This post is the third installment in our series aimed at specialist bloggers. In the past two installments, I’ve talked about choosing topics and editing. Today, we’ll be looking at research. This can be a daunting prospect for a lot of creators. Many people have told me they never did open-ended research projects when they were in school. In many cases, they worked with curated lists of sources provided by their instructors. But when they have to scope out sources entirely on their own, they feel more than a little unprepared. Hopefully, by explaining my research process, I can make it a lot less mystifying and intimidating. 

Who am I? 

I blog about the British constitution over at A Venerable Puzzle. I started my blog because I noticed that many popular discussions of constitutional subjects relied on oversimplifications. To be fair, the British constitution is a labyrinthine entity that’s made up of a diverse assortment of statutes, conventions, and precedents, many of which are subject to a bewildering array of caveats and qualifications. 

Research is a journey

Research has always been at the forefront of my blog. From the beginning, I’ve always striven to draw on a wide variety of sources to help my readers understand constitutional issues in all their byzantine glory. But deciding which sources to use is an art rather than a science. In graduate school, I learned to break the process down into discrete steps. I find this makes the whole task a lot less intimidating.  

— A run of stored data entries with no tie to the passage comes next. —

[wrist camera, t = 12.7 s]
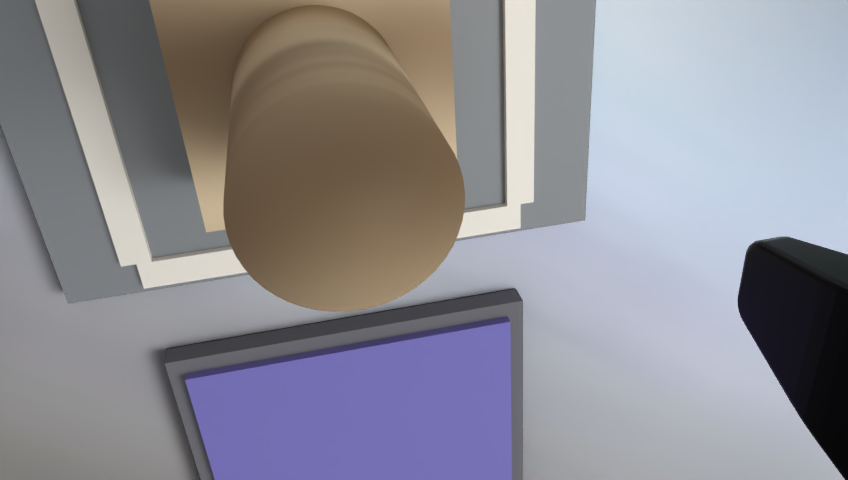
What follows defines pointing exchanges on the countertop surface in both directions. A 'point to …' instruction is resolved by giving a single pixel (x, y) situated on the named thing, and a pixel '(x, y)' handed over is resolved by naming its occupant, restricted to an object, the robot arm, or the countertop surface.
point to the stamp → (320, 139)
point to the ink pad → (361, 396)
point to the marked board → (167, 158)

The journey usually looks like this:

  1. Decide which questions I want to ask.
  2. Map out my journey by consulting secondary sources.
  3. Dive deeper by exploring primary sources.
  4. Review what I’ve learned.

To provide context, I’ll be using actual examples based on my recent experiences writing a piece about the appointment of bishops in pre-Reformation England.

Planning the journey: asking questions

The first step of the process involves figuring out the story you want to tell. It may seem odd to frame this in terms of storytelling when I write non-fiction, but it’s still a helpful approach (for more information on using storytelling, check out “How to use storytelling to lend authenticity to your content” by Jose). 

With my piece on the appointment of bishops, these are some of the questions I started with:

  • How did the Appointment of Bishops Act 1533 affect the process of choosing bishops?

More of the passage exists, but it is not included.